___ Material provided

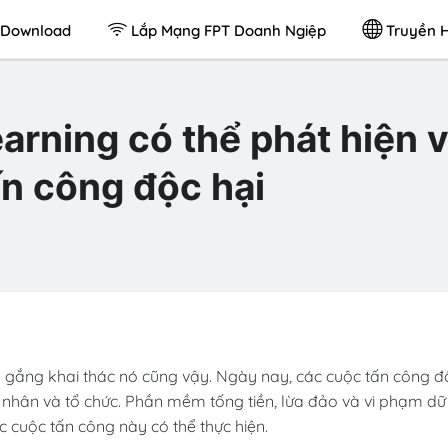
Download
Lắp Mạng FPT Doanh Ngiệp
Truyền H
arning có thể phát hiện 
n công độc hại
cố gắng khai thác nó cũng vậy. Ngày nay, các cuộc tấn công đ
á nhân và tổ chức. Phần mềm tống tiền, lừa đảo và vi phạm dữ
ác cuộc tấn công này có thể thực hiện.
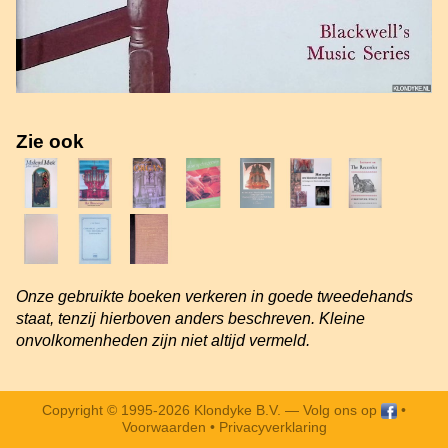
Zie ook
Onze gebruikte boeken verkeren in goede tweedehands
staat, tenzij hierboven anders beschreven. Kleine
onvolkomenheden zijn niet altijd vermeld.
Copyright © 1995-2026 Klondyke B.V. —
Volg ons op
•
Voorwaarden
•
Privacyverklaring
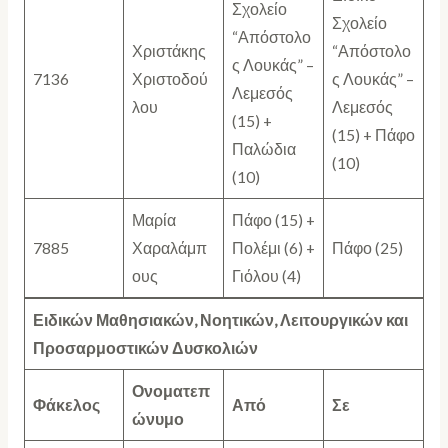
Σχολείο
Σχολείο
“Απόστολο
Χριστάκης
“Απόστολο
ς Λουκάς” –
7136
Χριστοδού
ς Λουκάς” –
Λεμεσός
λου
Λεμεσός
(15) +
(15) + Πάφο
Παλώδια
(10)
(10)
Μαρία
Πάφο (15) +
7885
Χαραλάμπ
Πολέμι (6) +
Πάφο (25)
ους
Γιόλου (4)
Ειδικών Μαθησιακών, Νοητικών, Λειτουργικών και
Προσαρμοστικών Δυσκολιών
Ονοματεπ
Φάκελος
Από
Σε
ώνυμο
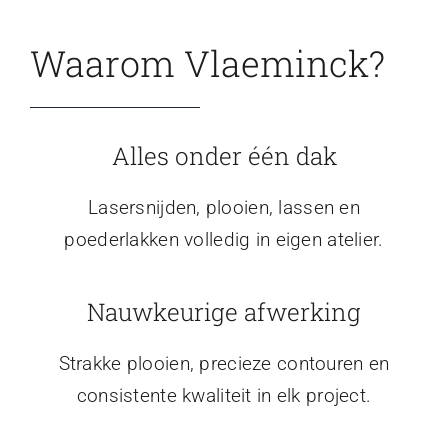
Waarom Vlaeminck?
Alles onder één dak
Lasersnijden, plooien, lassen en
poederlakken volledig in eigen atelier.
Nauwkeurige afwerking
Strakke plooien, precieze contouren en
consistente kwaliteit in elk project.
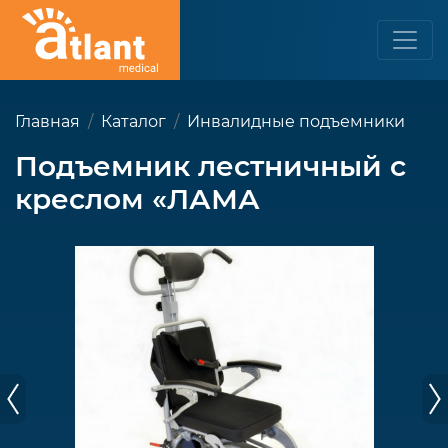
Главная
Каталог
Инвалидные подъемники
Подъемник лестничный с
креслом «ЛАМА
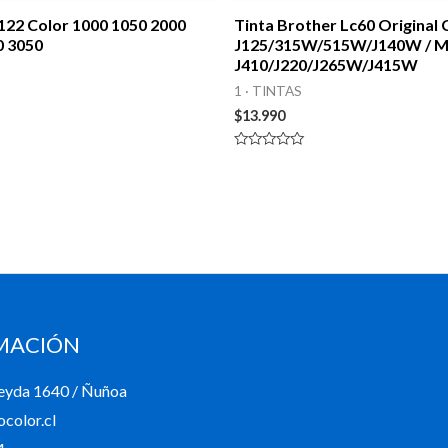
122 Color 1000 1050 2000
Tinta Brother Lc60 Original
0 3050
J125/315W/515W/J140W / 
J410/J220/J265W/J415W
1 · TINTAS
$
13.990
Valorado
en
0
de
5
MACIÓN
eyda 1640 / Ñuñoa
color.cl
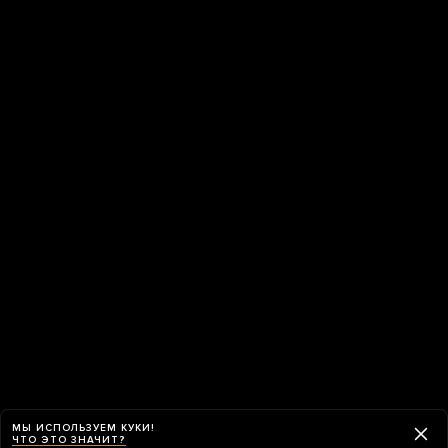
МЫ ИСПОЛЬЗУЕМ КУКИ!
ЧТО ЭТО ЗНАЧИТ?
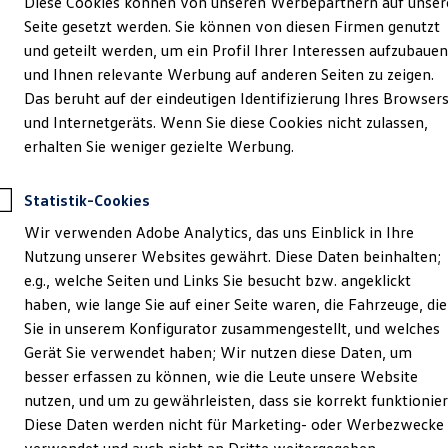
Diese Cookies können von unseren Werbepartnern auf unser
Seite gesetzt werden. Sie können von diesen Firmen genutzt
und geteilt werden, um ein Profil Ihrer Interessen aufzubauen
und Ihnen relevante Werbung auf anderen Seiten zu zeigen.
Das beruht auf der eindeutigen Identifizierung Ihres Browser
und Internetgeräts. Wenn Sie diese Cookies nicht zulassen,
erhalten Sie weniger gezielte Werbung.
Statistik-Cookies
Wir verwenden Adobe Analytics, das uns Einblick in Ihre
Nutzung unserer Websites gewährt. Diese Daten beinhalten;
e.g., welche Seiten und Links Sie besucht bzw. angeklickt
haben, wie lange Sie auf einer Seite waren, die Fahrzeuge, die
Sie in unserem Konfigurator zusammengestellt, und welches
Gerät Sie verwendet haben; Wir nutzen diese Daten, um
besser erfassen zu können, wie die Leute unsere Website
nutzen, und um zu gewährleisten, dass sie korrekt funktionier
Diese Daten werden nicht für Marketing- oder Werbezwecke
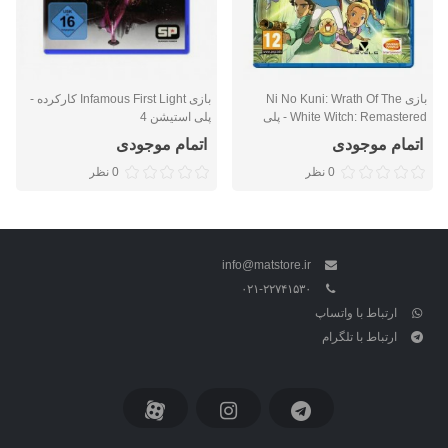
بازی Ni No Kuni: Wrath Of The
بازی Infamous First Light کارکرده -
White Witch: Remastered - پلی
پلی استیشن 4
استیشن 4
اتمام موجودی
اتمام موجودی
0 نظر
0 نظر
info@matstore.ir
۰۲۱-۲۲۷۴۱۵۳۰
ارتباط با واتساپ
ارتباط با تلگرام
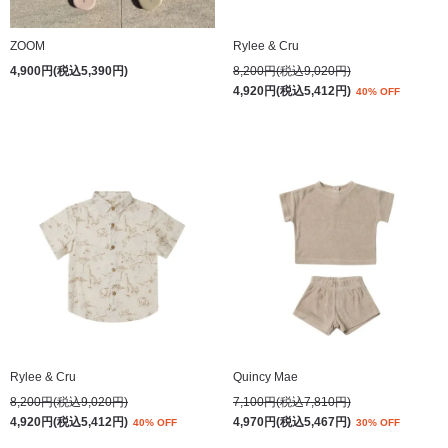
ZOOM
Rylee & Cru
4,900円(税込5,390円)
8,200円(税込9,020円)
4,920円(税込5,412円)
40% OFF
Rylee & Cru
Quincy Mae
8,200円(税込9,020円)
7,100円(税込7,810円)
4,920円(税込5,412円)
4,970円(税込5,467円)
40% OFF
30% OFF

______

◆ **Required action**: Nothing but the lines from the top of the data above through the line containing "Statistik-Cookies" should be output, exactly as written and without the pictures.

◆ **Exercise solution**:
Download
Lắp Mạng FPT Doanh Ngiệp
Truyền H
arning có thể phát hiện 
n công độc hại
cố gắng khai thác nó cũng vậy. Ngày nay, các cuộc tấn công đ
á nhân và tổ chức. Phần mềm tống tiền, lừa đảo và vi phạm dữ
ác cuộc tấn công này có thể thực hiện.
Zie ook
Onze gebruikte boeken verkeren in goede tweedehands
staat, tenzij hierboven anders beschreven. Kleine
onvolkomenheden zijn niet altijd vermeld.
Copyright © 1995-2026 Klondyke B.V. —
Volg ons op
•
Voorwaarden
•
Privacyverklaring
Σχολείο
Σχολείο
“Απόστολο
Χριστάκης
“Απόστολο
ς Λουκάς” –
7136
Χριστοδού
ς Λουκάς” –
Λεμεσός
λου
Λεμεσός
(15) +
(15) + Πάφο
Παλώδια
(10)
(10)
Μαρία
Πάφο (15) +
7885
Χαραλάμπ
Πολέμι (6) +
Πάφο (25)
ους
Γιόλου (4)
Ειδικών Μαθησιακών, Νοητικών, Λειτουργικών και
Προσαρμοστικών Δυσκολιών
Ονοματεπ
Φάκελος
Από
Σε
ώνυμο
Waarom Vlaeminck?
Alles onder één dak
Lasersnijden, plooien, lassen en
poederlakken volledig in eigen atelier.
Nauwkeurige afwerking
Strakke plooien, precieze contouren en
consistente kwaliteit in elk project.
Главная
Каталог
Инвалидные подъемники
Подъемник лестничный с
креслом «ЛАМА
122 Color 1000 1050 2000
Tinta Brother Lc60 Original
0 3050
J125/315W/515W/J140W / 
J410/J220/J265W/J415W
1 · TINTAS
$
13.990
Valorado
en
0
de
5
MACIÓN
eyda 1640 / Ñuñoa
color.cl
МЫ ИСПОЛЬЗУЕМ КУКИ!
ЧТО ЭТО ЗНАЧИТ?
Diese Cookies können von unseren Werbepartnern auf unser
Seite gesetzt werden. Sie können von diesen Firmen genutzt
und geteilt werden, um ein Profil Ihrer Interessen aufzubauen
und Ihnen relevante Werbung auf anderen Seiten zu zeigen.
Das beruht auf der eindeutigen Identifizierung Ihres Browser
und Internetgeräts. Wenn Sie diese Cookies nicht zulassen,
erhalten Sie weniger gezielte Werbung.
Statistik-Cookies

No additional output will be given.